Transcribed page contents:
[Start of Attachment]

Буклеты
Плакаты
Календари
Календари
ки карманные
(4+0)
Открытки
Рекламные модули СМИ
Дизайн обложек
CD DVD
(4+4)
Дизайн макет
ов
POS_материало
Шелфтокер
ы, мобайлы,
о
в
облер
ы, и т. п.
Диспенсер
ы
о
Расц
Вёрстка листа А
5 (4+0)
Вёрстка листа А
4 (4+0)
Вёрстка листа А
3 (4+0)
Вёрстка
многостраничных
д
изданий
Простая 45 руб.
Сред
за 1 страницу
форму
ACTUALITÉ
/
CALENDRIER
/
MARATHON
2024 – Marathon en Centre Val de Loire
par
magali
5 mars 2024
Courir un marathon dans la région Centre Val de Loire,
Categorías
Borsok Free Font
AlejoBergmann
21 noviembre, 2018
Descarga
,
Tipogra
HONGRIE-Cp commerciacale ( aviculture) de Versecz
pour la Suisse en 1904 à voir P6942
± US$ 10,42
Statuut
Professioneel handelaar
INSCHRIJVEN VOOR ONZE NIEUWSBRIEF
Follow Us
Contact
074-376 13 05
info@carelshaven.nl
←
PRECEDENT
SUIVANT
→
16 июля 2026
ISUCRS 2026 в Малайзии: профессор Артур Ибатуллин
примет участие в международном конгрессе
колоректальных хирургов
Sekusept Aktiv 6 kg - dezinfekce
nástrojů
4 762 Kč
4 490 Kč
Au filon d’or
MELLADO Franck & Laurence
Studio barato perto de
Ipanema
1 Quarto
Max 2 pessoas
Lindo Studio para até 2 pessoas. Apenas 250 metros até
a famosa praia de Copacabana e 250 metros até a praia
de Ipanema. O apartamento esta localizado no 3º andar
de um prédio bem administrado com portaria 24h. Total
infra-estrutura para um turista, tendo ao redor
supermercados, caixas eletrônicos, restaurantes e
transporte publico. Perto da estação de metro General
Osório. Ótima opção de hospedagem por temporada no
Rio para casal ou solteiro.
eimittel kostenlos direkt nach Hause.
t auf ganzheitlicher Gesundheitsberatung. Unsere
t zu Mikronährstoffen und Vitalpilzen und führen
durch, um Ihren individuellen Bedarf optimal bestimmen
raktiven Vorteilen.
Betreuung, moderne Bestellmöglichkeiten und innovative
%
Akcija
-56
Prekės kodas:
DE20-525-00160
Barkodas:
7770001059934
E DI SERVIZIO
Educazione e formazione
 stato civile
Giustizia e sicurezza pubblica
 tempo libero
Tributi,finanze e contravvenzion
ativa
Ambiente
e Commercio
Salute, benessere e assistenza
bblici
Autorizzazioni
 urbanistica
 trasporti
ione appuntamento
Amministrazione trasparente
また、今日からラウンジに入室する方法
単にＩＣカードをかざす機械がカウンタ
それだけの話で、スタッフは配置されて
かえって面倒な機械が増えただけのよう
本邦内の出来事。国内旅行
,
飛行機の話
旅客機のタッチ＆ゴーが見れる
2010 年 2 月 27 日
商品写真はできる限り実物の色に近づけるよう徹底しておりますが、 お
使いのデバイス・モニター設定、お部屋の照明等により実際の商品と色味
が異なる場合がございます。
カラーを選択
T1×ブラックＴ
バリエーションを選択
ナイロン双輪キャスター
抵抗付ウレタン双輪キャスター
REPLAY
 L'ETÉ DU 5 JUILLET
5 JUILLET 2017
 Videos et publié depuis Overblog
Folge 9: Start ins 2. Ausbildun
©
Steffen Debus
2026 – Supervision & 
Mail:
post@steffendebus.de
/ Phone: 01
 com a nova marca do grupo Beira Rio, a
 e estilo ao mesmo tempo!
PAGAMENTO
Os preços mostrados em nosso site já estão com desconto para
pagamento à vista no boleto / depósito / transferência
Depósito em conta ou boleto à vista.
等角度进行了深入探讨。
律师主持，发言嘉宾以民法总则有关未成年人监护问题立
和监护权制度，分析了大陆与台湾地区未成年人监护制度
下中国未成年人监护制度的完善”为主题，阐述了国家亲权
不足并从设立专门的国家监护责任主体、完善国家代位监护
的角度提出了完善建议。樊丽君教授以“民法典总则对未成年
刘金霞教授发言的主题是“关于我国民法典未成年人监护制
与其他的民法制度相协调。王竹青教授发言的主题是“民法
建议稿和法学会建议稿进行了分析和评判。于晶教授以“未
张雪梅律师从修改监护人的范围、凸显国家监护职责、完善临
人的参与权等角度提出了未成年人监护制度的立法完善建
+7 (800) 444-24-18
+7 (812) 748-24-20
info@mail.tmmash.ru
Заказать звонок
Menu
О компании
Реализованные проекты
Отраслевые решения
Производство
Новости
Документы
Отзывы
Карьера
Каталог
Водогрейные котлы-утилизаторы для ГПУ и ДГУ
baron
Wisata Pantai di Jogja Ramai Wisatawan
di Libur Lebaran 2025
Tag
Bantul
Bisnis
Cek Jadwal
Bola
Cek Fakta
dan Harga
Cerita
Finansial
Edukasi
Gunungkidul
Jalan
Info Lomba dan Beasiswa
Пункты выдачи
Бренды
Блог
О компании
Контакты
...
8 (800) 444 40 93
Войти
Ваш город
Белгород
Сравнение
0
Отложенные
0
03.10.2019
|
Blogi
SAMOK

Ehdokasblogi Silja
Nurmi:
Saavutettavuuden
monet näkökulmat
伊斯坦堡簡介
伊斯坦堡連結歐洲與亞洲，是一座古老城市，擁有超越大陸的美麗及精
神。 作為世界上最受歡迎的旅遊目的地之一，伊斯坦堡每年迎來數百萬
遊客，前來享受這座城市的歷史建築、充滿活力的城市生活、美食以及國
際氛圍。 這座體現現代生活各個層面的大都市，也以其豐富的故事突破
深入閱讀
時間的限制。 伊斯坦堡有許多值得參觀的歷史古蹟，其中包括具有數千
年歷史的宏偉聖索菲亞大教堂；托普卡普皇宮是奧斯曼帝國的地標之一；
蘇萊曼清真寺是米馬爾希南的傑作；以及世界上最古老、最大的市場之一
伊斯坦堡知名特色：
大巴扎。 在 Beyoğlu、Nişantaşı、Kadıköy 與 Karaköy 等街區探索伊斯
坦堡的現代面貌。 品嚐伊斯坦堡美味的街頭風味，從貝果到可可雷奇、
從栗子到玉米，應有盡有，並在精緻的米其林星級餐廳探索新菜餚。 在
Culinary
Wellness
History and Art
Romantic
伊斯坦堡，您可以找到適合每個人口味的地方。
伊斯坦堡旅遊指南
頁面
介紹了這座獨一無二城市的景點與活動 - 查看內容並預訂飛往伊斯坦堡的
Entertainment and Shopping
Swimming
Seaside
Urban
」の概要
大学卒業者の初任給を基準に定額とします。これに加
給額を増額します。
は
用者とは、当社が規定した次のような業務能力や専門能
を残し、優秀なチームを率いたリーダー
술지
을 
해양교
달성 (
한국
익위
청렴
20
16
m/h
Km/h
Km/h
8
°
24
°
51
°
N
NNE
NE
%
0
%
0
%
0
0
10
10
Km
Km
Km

[End of Attachment]

DIRECTIVE | Could you retype exactly the lines from the first one of the records through the line containing "supermercados, caixas eletrônicos, restaurantes", both included, and nothing more?

EXERCISE SOLUTION |
Буклеты
Плакаты
Календари
Календари
ки карманные
(4+0)
Открытки
Рекламные модули СМИ
Дизайн обложек
CD DVD
(4+4)
Дизайн макет
ов
POS_материало
Шелфтокер
ы, мобайлы,
о
в
облер
ы, и т. п.
Диспенсер
ы
о
Расц
Вёрстка листа А
5 (4+0)
Вёрстка листа А
4 (4+0)
Вёрстка листа А
3 (4+0)
Вёрстка
многостраничных
д
изданий
Простая 45 руб.
Сред
за 1 страницу
форму
ACTUALITÉ
/
CALENDRIER
/
MARATHON
2024 – Marathon en Centre Val de Loire
par
magali
5 mars 2024
Courir un marathon dans la région Centre Val de Loire,
Categorías
Borsok Free Font
AlejoBergmann
21 noviembre, 2018
Descarga
,
Tipogra
HONGRIE-Cp commerciacale ( aviculture) de Versecz
pour la Suisse en 1904 à voir P6942
± US$ 10,42
Statuut
Professioneel handelaar
INSCHRIJVEN VOOR ONZE NIEUWSBRIEF
Follow Us
Contact
074-376 13 05
info@carelshaven.nl
←
PRECEDENT
SUIVANT
→
16 июля 2026
ISUCRS 2026 в Малайзии: профессор Артур Ибатуллин
примет участие в международном конгрессе
колоректальных хирургов
Sekusept Aktiv 6 kg - dezinfekce
nástrojů
4 762 Kč
4 490 Kč
Au filon d’or
MELLADO Franck & Laurence
Studio barato perto de
Ipanema
1 Quarto
Max 2 pessoas
Lindo Studio para até 2 pessoas. Apenas 250 metros até
a famosa praia de Copacabana e 250 metros até a praia
de Ipanema. O apartamento esta localizado no 3º andar
de um prédio bem administrado com portaria 24h. Total
infra-estrutura para um turista, tendo ao redor
supermercados, caixas eletrônicos, restaurantes e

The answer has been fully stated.